4. Nell'ipotesi di arresto o di fermo, il potere previsto dal comma 3 è esercitato dal pubblico ministero fino al momento in cui l'arrestato o il fermato è posto a disposizione del giudice (390).
Art. 105 Abbandono e rifiuto della difesa
1. Il consiglio dell'ordine forense ha competenza esclusiva per le sanzioni disciplinari relative all'abbandono della difesa o al rifiuto della difesa di ufficio (97).
2. Il procedimento disciplinare è autonomo rispetto al procedimento penale in cui è avvenuto l'abbandono o il rifiuto.
3. Nei casi di abbandono o di rifiuto motivati da violazione dei diritti della difesa, quando il consiglio dell'ordine li ritiene comunque giustificati, la sanzione non è applicata, anche se la violazione dei diritti della difesa è esclusa dal giudice.
4. L'autorità giudiziaria riferisce al consiglio dell'ordine i casi di abbandono della difesa, di rifiuto della difesa di ufficio e di violazione da parte dei difensori nel procedimento dei doveri di lealtà e di probità.
5. L'abbandono della difesa delle parti private diverse dall'imputato (100), della persona offesa, degli enti e delle associazioni previsti dall'art. 91 (101) non impedisce in alcun caso l'immediata continuazione del procedimento e non interrompe l'udienza.
Art. 106 Incompatibilità della difesa di più imputati nello stesso procedimento
1. La difesa di più imputati può essere assunta da un difensore comune, purchÈ le diverse posizioni non siano tra loro incompatibili.
2. L'autorità giudiziaria, se rileva una situazione di incompatibilità, la indica e ne espone i motivi, fissando un termine per rimuoverla.
3. Qualora l'incompatibilità non sia rimossa, il giudice la dichiara con ordinanza provvedendo alle necessarie sostituzioni a norma dell'art. 97.
4. Se l'incompatibilità è rilevata nel corso delle indagini preliminari dal pubblico ministero, il giudice, su richiesta di questo e sentite le parti interessate, provvede a norma del comma 3.
Art. 107 Non accettazione, rinuncia o revoca del difensore
1. Il difensore che non accetta l'incarico conferitogli o vi rinuncia ne dà subito comunicazione all'autorità procedente e a chi lo ha nominato.

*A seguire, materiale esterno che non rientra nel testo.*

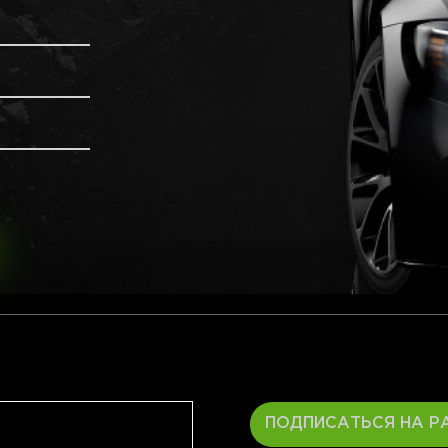
ПОДПИСАТЬСЯ НА Р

2. La non accettazione ha effetto dal momento in cui è comunicata all'autorità procedente.
3. La rinuncia non ha effetto finchÈ la parte non risulti assistita da un nuovo difensore di fiducia o da un difensore di ufficio e non sia decorso il termine eventualmente concesso a norma dell'art. 108.
4. La disposizione del comma 3 si applica anche nel caso di revoca.
Art. 108 Termine per la difesa
1. Nei casi di rinuncia, di revoca, di incompatibilità e nel caso di abbandono (105-107), al nuovo difensore dell'imputato o a quello designato in sostituzione che ne fa richiesta è dato un termine congruo, di norma non inferiore a tre giorni, per prendere cognizione degli atti e per informarsi sui fatti oggetto del procedimento.